Editorial: Doug Ford’s New Legislation Directly Attacks Student Unions and the Press

Students Need More Say in How Their Own Money is Spent

The Ford government in Ontario recently announced they will allow students at post-secondary schools to opt out of any fees deemed “non-mandatory.”

“Essential campus initiatives” fees will still be mandatory, but the education ministry in Ontario has made it clear “essential” services will only include those offered by university and college administrations.

This legislation will directly disrupt the functioning of student groups by threatening the funding of student papers and student unions. Most student unions, associations, and papers are independently funded through student fees. These fees help students find employment, provide student-led services on campus, and allow students to advocate for themselves.

This move from the Ford government implies these fees are not essential for the university to function. We disagree, and consider this an attack on not only the free press, but also on students’ right to organize themselves politically. Student unions and student journalists work to hold institutions accountable.
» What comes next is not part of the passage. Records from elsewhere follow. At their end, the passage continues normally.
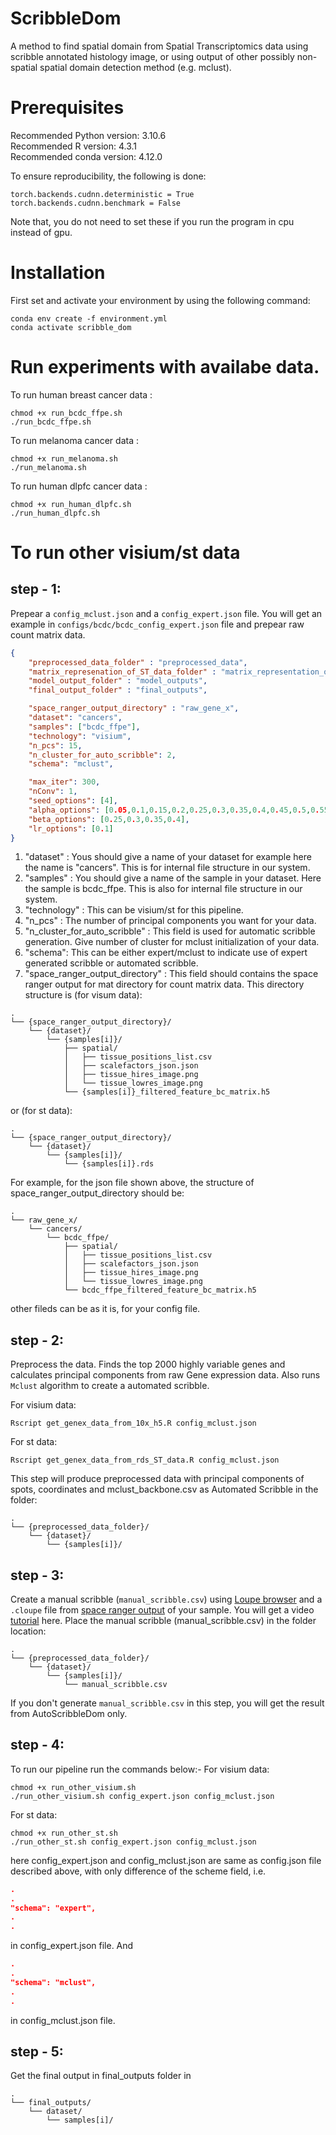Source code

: # ScribbleDom
A method to find spatial domain from Spatial Transcriptomics data using scribble annotated histology image, or using 
output of other possibly non-spatial spatial domain detection method (e.g. mclust).

# Prerequisites
Recommended Python version: 3.10.6</br>
Recommended R version: 4.3.1</br>
Recommended conda version: 4.12.0

To ensure reproducibility, the following is done:
```
torch.backends.cudnn.deterministic = True
torch.backends.cudnn.benchmark = False
```
Note that, you do not need to set these if you run the program in cpu instead of gpu.

# Installation
First set and activate your environment by using the following command:
```
conda env create -f environment.yml
conda activate scribble_dom
```

# Run experiments with availabe data.
To run human breast cancer data :
```
chmod +x run_bcdc_ffpe.sh
./run_bcdc_ffpe.sh
```
To run melanoma cancer data :
```
chmod +x run_melanoma.sh
./run_melanoma.sh
```
To run human dlpfc cancer data :
```
chmod +x run_human_dlpfc.sh
./run_human_dlpfc.sh
```


# To run other visium/st data

## step - 1: 
 Prepear a ```config_mclust.json``` and a ```config_expert.json``` file. You will get an example in ```configs/bcdc/bcdc_config_expert.json``` file and prepear raw count matrix data.

```json
{
    "preprocessed_data_folder" : "preprocessed_data",
    "matrix_represenation_of_ST_data_folder" : "matrix_representation_of_st_data",
    "model_output_folder" : "model_outputs",
    "final_output_folder" : "final_outputs",

    "space_ranger_output_directory" : "raw_gene_x",
    "dataset": "cancers",
    "samples": ["bcdc_ffpe"],
    "technology": "visium",
    "n_pcs": 15,
    "n_cluster_for_auto_scribble": 2,
    "schema": "mclust",

    "max_iter": 300,
    "nConv": 1,
    "seed_options": [4],
    "alpha_options": [0.05,0.1,0.15,0.2,0.25,0.3,0.35,0.4,0.45,0.5,0.55,0.6,0.65,0.7,0.75,0.8,0.85,0.9,0.95],
    "beta_options": [0.25,0.3,0.35,0.4],
    "lr_options": [0.1]
}
```
1. "dataset" : Yous should give a name of your dataset for example here the name is "cancers". This is for internal file structure in our system.
2. "samples" : You should give a name of the sample in your dataset. Here the sample is bcdc_ffpe. This is also for internal file structure in our system.
3. "technology" : This can be visium/st for this pipeline.
4. "n_pcs" : The number of principal components you want for your data.
5. "n_cluster_for_auto_scribble" : This field is used for automatic scribble generation. Give number of cluster for mclust initialization of your data.
6. "schema": This can be either expert/mclust to indicate use of expert generated scribble or automated scribble.
7. "space_ranger_output_directory" : This field should contains the space ranger output for mat directory for count matrix data.
This directory structure is (for visum data):
```
.
└── {space_ranger_output_directory}/
    └── {dataset}/
        └── {samples[i]}/
            ├── spatial/
            │   ├── tissue_positions_list.csv
            │   ├── scalefactors_json.json
            │   ├── tissue_hires_image.png
            │   └── tissue_lowres_image.png
            └── {samples[i]}_filtered_feature_bc_matrix.h5
```
or (for st data):
```
.
└── {space_ranger_output_directory}/
    └── {dataset}/
        └── {samples[i]}/
            └── {samples[i]}.rds
```
For example, for the json file shown above, the structure of space_ranger_output_directory should be:
```
.
└── raw_gene_x/
    └── cancers/
        └── bcdc_ffpe/
            ├── spatial/
            │   ├── tissue_positions_list.csv
            │   ├── scalefactors_json.json
            │   ├── tissue_hires_image.png
            │   └── tissue_lowres_image.png
            └── bcdc_ffpe_filtered_feature_bc_matrix.h5
```

other fileds can be as it is, for your config file.


## step - 2:

Preprocess the data. Finds the top 2000 highly variable genes and calculates principal components from raw Gene expression data. Also runs ```Mclust``` algorithm to create a automated scribble.

For visium data:
```
Rscript get_genex_data_from_10x_h5.R config_mclust.json
```
For st data:
```
Rscript get_genex_data_from_rds_ST_data.R config_mclust.json
```
This step will produce preprocessed data with principal components of spots, coordinates and mclust_backbone.csv as Automated Scribble in the folder: 
```
.
└── {preprocessed_data_folder}/
    └── {dataset}/
        └── {samples[i]}/
```

## step - 3:
Create a manual scribble (``manual_scribble.csv``) using [Loupe browser](https://support.10xgenomics.com/single-cell-gene-expression/software/visualization/latest/what-is-loupe-cell-browser) and a ```.cloupe``` file from [space ranger output](https://support.10xgenomics.com/spatial-gene-expression/software/pipelines/latest/output/aggr-overview) of your sample. You will get a video [tutorial](https://youtu.be/nRy9TszaduQ) here. Place the manual scribble (manual_scribble.csv) in the folder location: 
```
.
└── {preprocessed_data_folder}/
    └── {dataset}/
        └── {samples[i]}/
            └── manual_scribble.csv

```
If you don't generate ```manual_scribble.csv``` in this step, you will get the result from AutoScribbleDom only.

## step - 4:
To run our pipeline run the commands below:-
For visium data:
```
chmod +x run_other_visium.sh
./run_other_visium.sh config_expert.json config_mclust.json
```
For st data:
```
chmod +x run_other_st.sh
./run_other_st.sh config_expert.json config_mclust.json
```

here config_expert.json and config_mclust.json are same as config.json file described above, with only difference of the scheme field, i.e.
```json
.
.
"schema": "expert",
.
.
```
in config_expert.json file. And


```json
.
.
"schema": "mclust",
.
.
```
in config_mclust.json file.


## step - 5:
Get the final output in final_outputs folder in
```
.
└── final_outputs/
    └── dataset/
        └── samples[i]/
```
They also allow students to make meaningful contributions to their community.

Universities shouldn’t only exist to provide students with an education— universities are also community hubs where students organize themselves and assert power democratically. All this requires reliable funding. The idea that universities should only exist to provide students with a degree is a neoliberal idea of how universities should operate, but historically universities haven’t been viewed through this lense. University isn’t just about showing up to class.
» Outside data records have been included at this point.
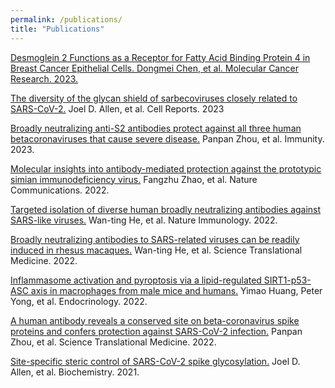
 ```yaml
---
permalink: /publications/
title: "Publications"
---
```

<a href="https://pubmed.ncbi.nlm.nih.gov/37115197/">Desmoglein 2 Functions as a Receptor for Fatty Acid Binding Protein 4 in Breast Cancer Epithelial Cells. Dongmei Chen, et al. Molecular Cancer Research. 2023.

<a href="https://pubmed.ncbi.nlm.nih.gov/36972173/">The diversity of the glycan shield of sarbecoviruses closely related to SARS-CoV-2.</a> Joel D. Allen, et al. Cell Reports. 2023

<a href="https://doi.org/10.1016/j.immuni.2023.02.005">Broadly neutralizing anti-S2 antibodies protect against all three human betacoronaviruses that cause severe disease.</a> Panpan Zhou, et al. Immunity. 2023.

<a href="https://www.nature.com/articles/s41467-022-32783-2">Molecular insights into antibody-mediated protection against the prototypic simian immunodeficiency virus.</a> Fangzhu Zhao, et al. Nature Communications. 2022.

<a href="https://www.ncbi.nlm.nih.gov/pmc/articles/PMC8845431/">Targeted isolation  of diverse human broadly  neutralizing  antibodies against SARS-like viruses.</a> Wan-ting He, et al. Nature Immunology. 2022. 

<a href="https://www.science.org/doi/10.1126/scitranslmed.abl9605">Broadly neutralizing antibodies to SARS-related viruses can be readily induced in rhesus macaques.</a> Wan-ting He, et al. Science Translational Medicine. 2022.

<a href="https://academic.oup.com/endo/article/163/4/bqac014/6523230">Inflammasome activation and pyroptosis via a lipid-regulated SIRT1-p53-ASC axis in macrophages from male mice and humans.</a> Yimao Huang, Peter Yong, et al. Endocrinology. 2022. 

<a href="https://academic.oup.com/endo/article/163/4/bqac014/6523230">A human antibody reveals a conserved site on beta-coronavirus spike proteins and confers protection against SARS-CoV-2 infection.</a> Panpan Zhou, et al. Science Translational Medicine. 2022.

<a href="https://pubs.acs.org/doi/10.1021/acs.biochem.1c00279">Site-specific steric control of SARS-CoV-2 spike glycosylation.</a> Joel D. Allen, et al. Biochemistry. 2021.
University administrators should not be in a position to decide if student unions are “essential” enough to deserve reliable funding. Student groups need to be able get their funding independently, without the interests of administrators getting in the way of that.

Student fee-levies are democratically agreed upon through referendum votes. Saying this funding model should be scrapped implies that students’ say on how they want their money used is irrelevant. Ford has clearly demonstrated he doesn’t have students’ interests in mind, forgoing consultation with student groups while at the same time operating under the facade that “free speech” is under attack in Ontario’s universities. Universities and colleges can now face funding cuts if they fail to put in place “free-speech” policies that allow controversial speakers on campus among other requirements. Ironically, this change concerning how student fees will be collected will directly weaken students’ ability to exercise their own free speech.
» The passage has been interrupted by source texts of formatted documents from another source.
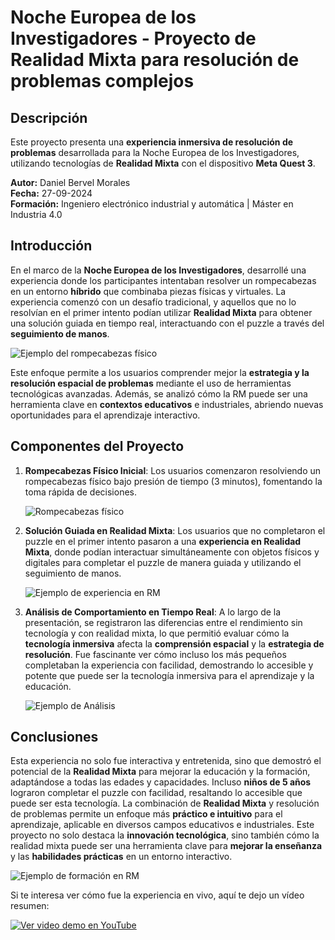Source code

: # Noche Europea de los Investigadores - Proyecto de Realidad Mixta para resolución de problemas complejos

## Descripción
Este proyecto presenta una **experiencia inmersiva de resolución de problemas** desarrollada para la Noche Europea de los Investigadores, utilizando tecnologías de **Realidad Mixta** con el dispositivo **Meta Quest 3**.

**Autor:** Daniel Bervel Morales  
**Fecha:** 27-09-2024  
**Formación:** Ingeniero electrónico industrial y automática | Máster en Industria 4.0

## Introducción
En el marco de la **Noche Europea de los Investigadores**, desarrollé una experiencia donde los participantes intentaban resolver un rompecabezas en un entorno **híbrido** que combinaba piezas físicas y virtuales. La experiencia comenzó con un desafío tradicional, y aquellos que no lo resolvían en el primer intento podían utilizar **Realidad Mixta** para obtener una solución guiada en tiempo real, interactuando con el puzzle a través del **seguimiento de manos**.

![Ejemplo del rompecabezas físico](imagenes/puzzlefisico.png)

Este enfoque permite a los usuarios comprender mejor la **estrategia y la resolución espacial de problemas** mediante el uso de herramientas tecnológicas avanzadas. Además, se analizó cómo la RM puede ser una herramienta clave en **contextos educativos** e industriales, abriendo nuevas oportunidades para el aprendizaje interactivo.

## Componentes del Proyecto

1. **Rompecabezas Físico Inicial**: Los usuarios comenzaron resolviendo un rompecabezas físico bajo presión de tiempo (3 minutos), fomentando la toma rápida de decisiones.
   
   ![Rompecabezas físico](imagenes/rompecabezafisico.png)

2. **Solución Guiada en Realidad Mixta**: Los usuarios que no completaron el puzzle en el primer intento pasaron a una **experiencia en Realidad Mixta**, donde podían interactuar simultáneamente con objetos físicos y digitales para completar el puzzle de manera guiada y utilizando el seguimiento de manos.

   ![Ejemplo de experiencia en RM](imagenes/realidadmixta.png)

3. **Análisis de Comportamiento en Tiempo Real**: A lo largo de la presentación, se registraron las diferencias entre el rendimiento sin tecnología y con realidad mixta, lo que permitió evaluar cómo la **tecnología inmersiva** afecta la **comprensión espacial** y la **estrategia de resolución**. Fue fascinante ver cómo incluso los más pequeños completaban la experiencia con facilidad, demostrando lo accesible y potente que puede ser la tecnología inmersiva para el aprendizaje y la educación. 

   ![Ejemplo de Análisis](imagenes/analisis.png)


## Conclusiones
Esta experiencia no solo fue interactiva y entretenida, sino que demostró el potencial de la **Realidad Mixta** para mejorar la educación y la formación, adaptándose a todas las edades y capacidades. Incluso **niños de 5 años** lograron completar el puzzle con facilidad, resaltando lo accesible que puede ser esta tecnología. La combinación de **Realidad Mixta** y resolución de problemas permite un enfoque más **práctico e intuitivo** para el aprendizaje, aplicable en diversos campos educativos e industriales. Este proyecto no solo destaca la **innovación tecnológica**, sino también cómo la realidad mixta puede ser una herramienta clave para **mejorar la enseñanza** y las **habilidades prácticas** en un entorno interactivo.

![Ejemplo de formación en RM](imagenes/formacionRM.png)



Si te interesa ver cómo fue la experiencia en vivo, aquí te dejo un vídeo resumen:

[![Ver video demo en YouTube](https://img.youtube.com/vi/zNT6fqZb34w/hqdefault.jpg)](https://youtube.com/shorts/zNT6fqZb34w?si=yGWNZ63tBDi_W3Sk)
All this comes as the Ontario Student Assistance Program is eliminating its free tuition program for low-income students. The Ontario government claims it’s no longer necessary since tuition will be reduced by 10 per cent. Plans for a French-language university in Toronto have also been scrapped, despite wide backlash and a federal government’s promise for funding.

Is this what it’s going to take to finally get Ontario students to start their own Maple Spring? We hope so.